If you are a long-term investor on any particular stock, you want to see the weekly-200SMA is rising and the stock is holding above that level if/when the correctional move happens (as long as it stays above it, there is a good chance the stock will move back up in the primary term).
2009 & 2013, both times, Apple (NASDAQ:AAPL) has bottomed and reversed back up after hitting the Weekly-200SMA, so it's definitely a level to watch for a possible bottoming action here as the stock is 'zig-zagging' here in the vicinity after hitting the moving average.
Bullish Divergence
This is a classic technical analysis when it comes to assessing the major bottoming signals.
Bullish divergence occurs when the price-action cultivates lower lows after the decline, while the oscillators form higher lows (hence the word "divergence") as you can see in the chart below.

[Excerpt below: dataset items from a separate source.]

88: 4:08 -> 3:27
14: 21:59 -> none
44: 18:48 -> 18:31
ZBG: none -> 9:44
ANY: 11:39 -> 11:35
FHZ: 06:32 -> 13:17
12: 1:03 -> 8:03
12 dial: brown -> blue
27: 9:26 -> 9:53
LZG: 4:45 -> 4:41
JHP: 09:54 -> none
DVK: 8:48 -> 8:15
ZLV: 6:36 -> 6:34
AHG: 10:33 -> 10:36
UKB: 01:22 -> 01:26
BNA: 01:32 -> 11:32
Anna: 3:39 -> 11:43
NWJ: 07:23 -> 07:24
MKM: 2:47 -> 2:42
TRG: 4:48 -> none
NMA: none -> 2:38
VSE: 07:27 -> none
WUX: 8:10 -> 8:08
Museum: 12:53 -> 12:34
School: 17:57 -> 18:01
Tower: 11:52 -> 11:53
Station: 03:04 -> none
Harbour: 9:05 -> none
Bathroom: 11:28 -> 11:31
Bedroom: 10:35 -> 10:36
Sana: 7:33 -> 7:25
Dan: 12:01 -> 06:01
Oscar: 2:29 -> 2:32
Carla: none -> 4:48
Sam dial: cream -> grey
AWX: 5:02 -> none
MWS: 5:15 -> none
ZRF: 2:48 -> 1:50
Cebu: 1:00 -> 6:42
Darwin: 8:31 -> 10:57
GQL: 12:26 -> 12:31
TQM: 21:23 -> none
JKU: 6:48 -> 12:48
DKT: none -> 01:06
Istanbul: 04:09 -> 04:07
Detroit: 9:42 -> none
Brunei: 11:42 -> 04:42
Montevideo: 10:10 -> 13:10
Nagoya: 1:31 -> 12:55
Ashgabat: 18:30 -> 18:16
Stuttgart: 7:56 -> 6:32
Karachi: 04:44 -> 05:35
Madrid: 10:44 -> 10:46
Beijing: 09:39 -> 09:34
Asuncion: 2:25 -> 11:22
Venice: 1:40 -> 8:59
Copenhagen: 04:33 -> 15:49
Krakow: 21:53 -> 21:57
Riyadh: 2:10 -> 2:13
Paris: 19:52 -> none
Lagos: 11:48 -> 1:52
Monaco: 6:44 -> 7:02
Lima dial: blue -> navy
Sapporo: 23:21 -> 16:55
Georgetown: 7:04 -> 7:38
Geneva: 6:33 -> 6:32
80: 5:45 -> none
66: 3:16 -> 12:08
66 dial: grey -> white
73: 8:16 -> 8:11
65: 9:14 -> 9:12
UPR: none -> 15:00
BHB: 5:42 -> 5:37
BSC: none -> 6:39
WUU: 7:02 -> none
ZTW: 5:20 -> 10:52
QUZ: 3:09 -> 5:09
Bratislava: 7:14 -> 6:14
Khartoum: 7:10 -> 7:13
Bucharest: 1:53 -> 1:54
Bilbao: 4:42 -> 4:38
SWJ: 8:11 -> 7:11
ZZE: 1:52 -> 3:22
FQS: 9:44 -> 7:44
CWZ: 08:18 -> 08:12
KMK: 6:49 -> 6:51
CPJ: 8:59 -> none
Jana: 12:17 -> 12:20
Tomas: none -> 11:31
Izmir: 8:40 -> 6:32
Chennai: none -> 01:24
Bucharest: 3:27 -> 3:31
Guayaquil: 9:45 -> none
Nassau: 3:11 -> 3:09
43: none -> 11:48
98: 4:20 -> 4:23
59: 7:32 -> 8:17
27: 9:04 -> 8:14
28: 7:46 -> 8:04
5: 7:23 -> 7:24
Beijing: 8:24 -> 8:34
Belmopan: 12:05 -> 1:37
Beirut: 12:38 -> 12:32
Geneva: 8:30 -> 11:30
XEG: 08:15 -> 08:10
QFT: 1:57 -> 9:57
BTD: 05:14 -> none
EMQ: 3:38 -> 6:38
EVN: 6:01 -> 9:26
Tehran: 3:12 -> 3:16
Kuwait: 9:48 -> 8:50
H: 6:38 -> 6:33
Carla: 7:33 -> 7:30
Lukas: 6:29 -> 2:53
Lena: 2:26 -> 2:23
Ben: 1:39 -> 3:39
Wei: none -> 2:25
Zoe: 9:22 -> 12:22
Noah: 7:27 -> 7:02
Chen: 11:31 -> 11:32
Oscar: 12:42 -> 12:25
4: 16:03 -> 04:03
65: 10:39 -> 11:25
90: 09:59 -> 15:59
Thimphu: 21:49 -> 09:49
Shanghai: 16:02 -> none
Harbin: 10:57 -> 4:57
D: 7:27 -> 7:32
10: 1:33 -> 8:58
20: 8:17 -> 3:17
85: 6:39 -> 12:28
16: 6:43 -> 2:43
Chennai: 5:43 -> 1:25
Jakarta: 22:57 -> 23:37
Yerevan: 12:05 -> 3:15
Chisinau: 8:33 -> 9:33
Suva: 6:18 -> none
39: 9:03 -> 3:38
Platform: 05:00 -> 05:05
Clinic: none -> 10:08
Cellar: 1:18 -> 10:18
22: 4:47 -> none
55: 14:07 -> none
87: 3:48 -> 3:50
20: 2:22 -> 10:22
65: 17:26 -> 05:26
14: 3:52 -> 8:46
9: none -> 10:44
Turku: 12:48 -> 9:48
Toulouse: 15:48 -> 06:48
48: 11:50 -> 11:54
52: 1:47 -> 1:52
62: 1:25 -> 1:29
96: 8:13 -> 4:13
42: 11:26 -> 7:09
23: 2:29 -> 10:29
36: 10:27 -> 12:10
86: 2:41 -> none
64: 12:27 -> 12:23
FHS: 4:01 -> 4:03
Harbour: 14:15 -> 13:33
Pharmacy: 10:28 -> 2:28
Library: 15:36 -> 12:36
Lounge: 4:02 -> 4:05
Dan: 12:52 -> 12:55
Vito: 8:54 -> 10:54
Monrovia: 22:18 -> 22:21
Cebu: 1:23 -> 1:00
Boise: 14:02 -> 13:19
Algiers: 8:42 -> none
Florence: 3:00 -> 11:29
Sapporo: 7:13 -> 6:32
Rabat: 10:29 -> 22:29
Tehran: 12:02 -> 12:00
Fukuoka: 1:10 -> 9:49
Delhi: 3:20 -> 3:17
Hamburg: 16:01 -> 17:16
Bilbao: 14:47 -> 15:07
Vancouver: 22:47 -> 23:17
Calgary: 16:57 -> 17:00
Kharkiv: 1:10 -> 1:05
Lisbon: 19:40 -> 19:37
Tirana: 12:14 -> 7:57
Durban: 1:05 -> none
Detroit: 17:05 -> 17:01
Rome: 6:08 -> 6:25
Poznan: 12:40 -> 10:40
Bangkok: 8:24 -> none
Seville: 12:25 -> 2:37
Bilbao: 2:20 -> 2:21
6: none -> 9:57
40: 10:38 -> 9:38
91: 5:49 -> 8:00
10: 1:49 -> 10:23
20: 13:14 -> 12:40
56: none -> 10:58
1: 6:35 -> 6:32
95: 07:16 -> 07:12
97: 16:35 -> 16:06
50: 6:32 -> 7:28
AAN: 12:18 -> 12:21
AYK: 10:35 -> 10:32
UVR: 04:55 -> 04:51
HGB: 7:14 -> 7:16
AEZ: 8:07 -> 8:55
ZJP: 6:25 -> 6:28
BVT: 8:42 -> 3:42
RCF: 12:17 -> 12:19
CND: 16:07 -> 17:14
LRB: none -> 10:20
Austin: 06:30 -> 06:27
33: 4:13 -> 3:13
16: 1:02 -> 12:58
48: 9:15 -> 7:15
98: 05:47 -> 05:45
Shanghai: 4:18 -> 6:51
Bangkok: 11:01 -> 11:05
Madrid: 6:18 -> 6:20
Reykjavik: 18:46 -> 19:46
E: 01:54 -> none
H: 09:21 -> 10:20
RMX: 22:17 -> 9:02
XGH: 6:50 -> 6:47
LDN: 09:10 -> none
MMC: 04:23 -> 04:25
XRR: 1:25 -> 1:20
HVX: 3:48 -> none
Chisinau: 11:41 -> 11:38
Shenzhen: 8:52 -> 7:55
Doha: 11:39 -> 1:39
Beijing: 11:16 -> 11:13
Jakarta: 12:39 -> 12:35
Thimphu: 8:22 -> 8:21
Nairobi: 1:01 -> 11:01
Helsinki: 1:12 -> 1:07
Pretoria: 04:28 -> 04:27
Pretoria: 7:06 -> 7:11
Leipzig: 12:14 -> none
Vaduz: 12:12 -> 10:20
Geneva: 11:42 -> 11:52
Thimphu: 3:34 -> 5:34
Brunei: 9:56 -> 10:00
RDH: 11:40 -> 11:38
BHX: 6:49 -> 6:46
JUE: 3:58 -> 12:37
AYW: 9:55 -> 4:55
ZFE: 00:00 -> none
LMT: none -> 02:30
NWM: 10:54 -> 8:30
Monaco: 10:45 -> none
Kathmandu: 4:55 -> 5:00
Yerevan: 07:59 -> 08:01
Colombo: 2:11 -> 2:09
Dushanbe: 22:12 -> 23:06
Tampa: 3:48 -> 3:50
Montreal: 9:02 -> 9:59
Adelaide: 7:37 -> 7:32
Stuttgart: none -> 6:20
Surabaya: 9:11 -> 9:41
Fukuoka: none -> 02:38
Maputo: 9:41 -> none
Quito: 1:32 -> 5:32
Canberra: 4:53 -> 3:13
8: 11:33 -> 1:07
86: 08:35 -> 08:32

Again, in 2009 & 2013 we bottomed this way, and we are forming, yet, another bullish divergence here; not to mention we just covered weekly-200SMA also condoning this bullish divergence pattern in the vicinity.
Fibonacci Retracement
I always say that Fib. 50% Retracement could be the "magic" number.
Back in 2013, it was the 50% retracement where the stock has bottomed.
Today, we are right on that 50% retracement and maybe it means nothing all by itself, but when you have the weekly-200SMA in the vicinity and the bullish divergence to fuel the flame,
I think we have a good chance that Apple (AAPL) is getting ready to get back up and cultivate an uptrend from here on (of course with minor-term ups and down--nothing goes straight up).